**SUPPLIED PASSAGE**.
..........

Why Would I Need a Bone Graft Before Getting Dentures for My Sinuses?
This question was recently asked by one of my patients, and is a somewhat common occurrence with denture wearers. There are a couple reasons why you would need a bone graft before getting dentures because of your sinuses, and I’ll go through what the reasons are and give you a general overview of the treatment process.
In order to talk about why you might need a bone graft, I should tell you first what a bone graft is, what your sinuses are, and what happens to your sinuses and how it relates to teeth, dental implants, and full dentures. Most often, the patients who need dentures are older patients. Dentures (some folks call them “plates”) are complete replacements for a full arch of teeth. If you need dentures, that means all your teeth need to be removed, or all your teeth are missing.
It makes sense that most denture patients are in their 50’s and older, because, even with poor home care, even if you have lots of tooth decay and gum disease, your teeth might actually last a while before causing any real problems. Sure, you might have a ton of decay and need lots of root canals, fillings, crowns, and extractions, but the disease process will take a few years.
What is My Maxillary Sinus, Anyway?
A sinus is the medical term for a space. There’s nothing in the sinus (usually), and it’s where air can pass through. Your nasal sinus is the space behind your nose where air passes when you breathe through your nostrils. If your kids pick their noses a lot (like mine do) and they’re looking for some big goobers, they’re picking their nasal sinuses clean. Your maxillary sinuses (we all have two maxillary sinuses, one on each side of our face) are located below your eyes, behind your cheekbones.
What Happens to My Sinus When I Lose a Tooth?
When you lose a tooth or multiple teeth, there is no longer a reason for your body to keep maintaining the bone level in that area. As a result, the maxillary sinus will migrate downward over time. If your tooth has been missing for a long time, the sinus may have drifted so much so there is no longer enough bone to support anything, like a dental implant, partial, or a full denture. The bone is the support foundation, and if the sinus has migrated so much so there is no longer sufficient bony support, we may prescribe treatment to modify the sinus location and add substitute bone in the area.
Most often, substitute bone is added to support a dental implant. A tooth implant is basically a screw that is inserted that, over about four months’ time, becomes cemented to the bone. We call that process ‘osseointegration’. Before we can simply add bone, we need to lift the sinus up to its previous position. That is why the bone graft procedure when we add substitute bone under the sinus is called the sinus lift procedure.
There are typically two approaches to a sinus lift procedure. If you’re only missing one tooth and the sinus needs a small to moderate amount of bone substitute, then pushing the sinus up from where the tooth was may be the suitable approach. This is called a crestal sinus lift, because the surgeon (or in my case, dentist) lifts the sinus from the crest of bone. The other approach is coming in from a small, temporary window at the side of the sinus. From the side, the surgeon lifts the sinus up and packs in a moderate to large amount of bone substitute.

..........

**INPUT DATA**.
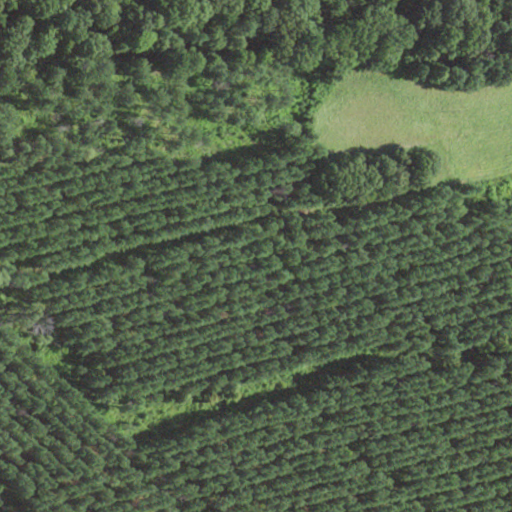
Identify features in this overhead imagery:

..........

**DIRECTIONS**.
• A. Write out the part of the bone graft article starting with "It makes sense" and going on through "Maxillary Sinus, Anyway?".
• B. For each statement, say yes or no on whether it agrees with the bone graft article, and quote the words that settle it: (i) Each person has two maxillary sinuses, one on each side of the face. (ii) A dental implant becomes cemented to the bone over about two months. (iii) In a crestal sinus lift, the sinus is lifted through a window at its side.
The listing has nothing to do with the bone graft article.

**TASK-BY-TASK SOLUTIONS**.
• A.
It makes sense that most denture patients are in their 50’s and older, because, even with poor home care, even if you have lots of tooth decay and gum disease, your teeth might actually last a while before causing any real problems. Sure, you might have a ton of decay and need lots of root canals, fillings, crowns, and extractions, but the disease process will take a few years.
What is My Maxillary Sinus, Anyway?

• B.
(i) Yes: "we all have two maxillary sinuses, one on each side of our face"
(ii) No: "over about four months’ time, becomes cemented to the bone"
(iii) No: "lifts the sinus from the crest of bone"